I don’t know why I expect
myself to know what I don’t know. Not
only know what I don’t know, but perfectly execute feats of skill and prowess
without adherence to the adage, “Practice makes perfect.” I want immediate “perfect” without
“practice.” That could hint to
impatience, of which I’m certainly guilty.
I’ve become accustomed to instant gratification and can become
embarrassingly childish when having to wait for something. But this goes beyond mere impatience. It’s not that only that I want “perfect”, but I expect it of
myself. I might try to fool myself into believing
that perfectionism is the standard to which I hold only myself, but the truth
is that I will hold everyone to the standard by which I determine my own worth
or acceptability, and if that standard is perfection, then perfection is what I
will expect and demand of everyone.

(SOURCE MATERIAL)
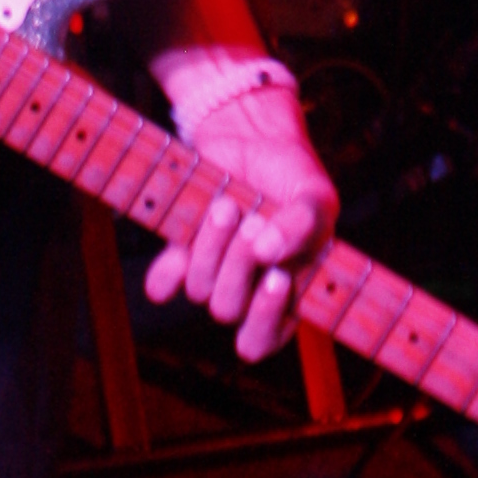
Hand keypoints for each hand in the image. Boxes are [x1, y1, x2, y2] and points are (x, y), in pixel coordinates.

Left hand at [144, 77, 338, 363]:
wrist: (255, 137)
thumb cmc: (293, 175)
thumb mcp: (315, 197)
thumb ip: (305, 225)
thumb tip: (268, 253)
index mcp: (285, 294)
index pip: (263, 340)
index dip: (264, 319)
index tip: (277, 277)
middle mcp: (244, 291)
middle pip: (228, 309)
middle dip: (238, 266)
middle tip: (252, 222)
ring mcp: (210, 271)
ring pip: (198, 289)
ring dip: (210, 248)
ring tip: (227, 206)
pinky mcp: (181, 250)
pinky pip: (162, 282)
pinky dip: (166, 271)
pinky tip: (179, 249)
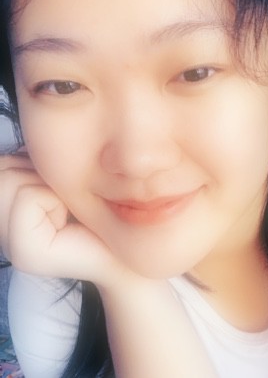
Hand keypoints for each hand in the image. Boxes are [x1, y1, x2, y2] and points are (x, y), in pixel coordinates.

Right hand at [0, 150, 121, 285]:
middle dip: (40, 173)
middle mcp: (4, 234)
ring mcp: (12, 246)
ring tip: (67, 209)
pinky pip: (29, 197)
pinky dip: (54, 199)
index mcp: (12, 215)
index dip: (37, 166)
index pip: (1, 166)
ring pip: (10, 180)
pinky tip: (70, 219)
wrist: (130, 251)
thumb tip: (30, 137)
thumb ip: (39, 164)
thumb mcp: (66, 180)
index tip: (63, 192)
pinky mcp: (26, 255)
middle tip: (66, 200)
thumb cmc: (105, 210)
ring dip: (48, 186)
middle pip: (2, 170)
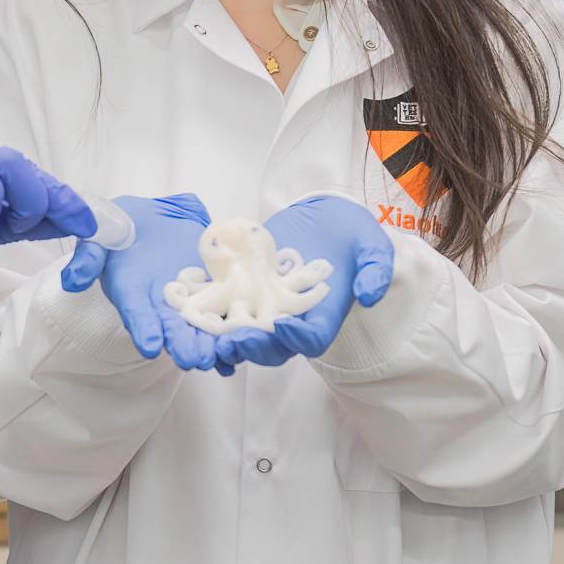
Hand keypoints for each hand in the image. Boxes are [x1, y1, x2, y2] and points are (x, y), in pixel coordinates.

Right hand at [60, 194, 222, 372]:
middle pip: (173, 330)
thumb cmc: (119, 227)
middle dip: (184, 345)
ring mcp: (190, 300)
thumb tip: (73, 280)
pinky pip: (226, 311)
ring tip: (225, 355)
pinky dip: (236, 328)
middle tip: (196, 359)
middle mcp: (160, 306)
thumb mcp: (98, 236)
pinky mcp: (214, 289)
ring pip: (203, 327)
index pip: (136, 315)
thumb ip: (88, 257)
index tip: (150, 346)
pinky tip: (249, 341)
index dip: (143, 330)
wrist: (151, 219)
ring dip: (215, 343)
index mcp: (132, 295)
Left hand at [215, 195, 393, 368]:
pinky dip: (206, 312)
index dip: (299, 338)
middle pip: (272, 345)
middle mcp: (291, 319)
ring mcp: (263, 307)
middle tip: (236, 341)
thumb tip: (369, 294)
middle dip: (254, 346)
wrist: (323, 217)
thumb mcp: (371, 244)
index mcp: (322, 316)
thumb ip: (376, 269)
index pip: (312, 338)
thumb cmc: (351, 233)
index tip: (286, 327)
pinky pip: (221, 307)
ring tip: (209, 337)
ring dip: (225, 340)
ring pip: (242, 333)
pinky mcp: (241, 289)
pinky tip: (187, 310)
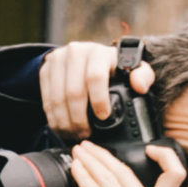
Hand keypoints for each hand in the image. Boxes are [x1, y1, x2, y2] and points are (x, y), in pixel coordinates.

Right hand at [39, 42, 154, 135]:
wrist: (85, 57)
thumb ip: (143, 76)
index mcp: (99, 52)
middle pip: (73, 92)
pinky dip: (53, 118)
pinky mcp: (44, 70)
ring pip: (56, 98)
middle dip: (79, 118)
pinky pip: (45, 99)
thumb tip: (139, 86)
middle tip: (86, 134)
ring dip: (65, 122)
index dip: (98, 100)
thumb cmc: (112, 67)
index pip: (95, 77)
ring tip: (74, 134)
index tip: (103, 117)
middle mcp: (76, 52)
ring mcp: (57, 60)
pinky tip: (62, 127)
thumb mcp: (131, 69)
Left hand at [69, 137, 183, 186]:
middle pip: (124, 170)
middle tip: (88, 147)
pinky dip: (82, 176)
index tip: (150, 149)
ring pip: (107, 177)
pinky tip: (75, 169)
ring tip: (78, 153)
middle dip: (102, 154)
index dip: (165, 156)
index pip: (174, 174)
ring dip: (89, 161)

(WHAT THE EXERCISE ASKS)
Please repeat the passage on perfectionism word for word from "I’ve become accustomed" to "demand of everyone.". These lines are separate material, apart from the passage on perfectionism.

(EXERCISE RESPONSE)
I’ve become accustomed to instant gratification and can become
embarrassingly childish when having to wait for something. But this goes beyond mere impatience. It’s not that only that I want “perfect”, but I expect it of
myself. I might try to fool myself into believing
that perfectionism is the standard to which I hold only myself, but the truth
is that I will hold everyone to the standard by which I determine my own worth
or acceptability, and if that standard is perfection, then perfection is what I
will expect and demand of everyone.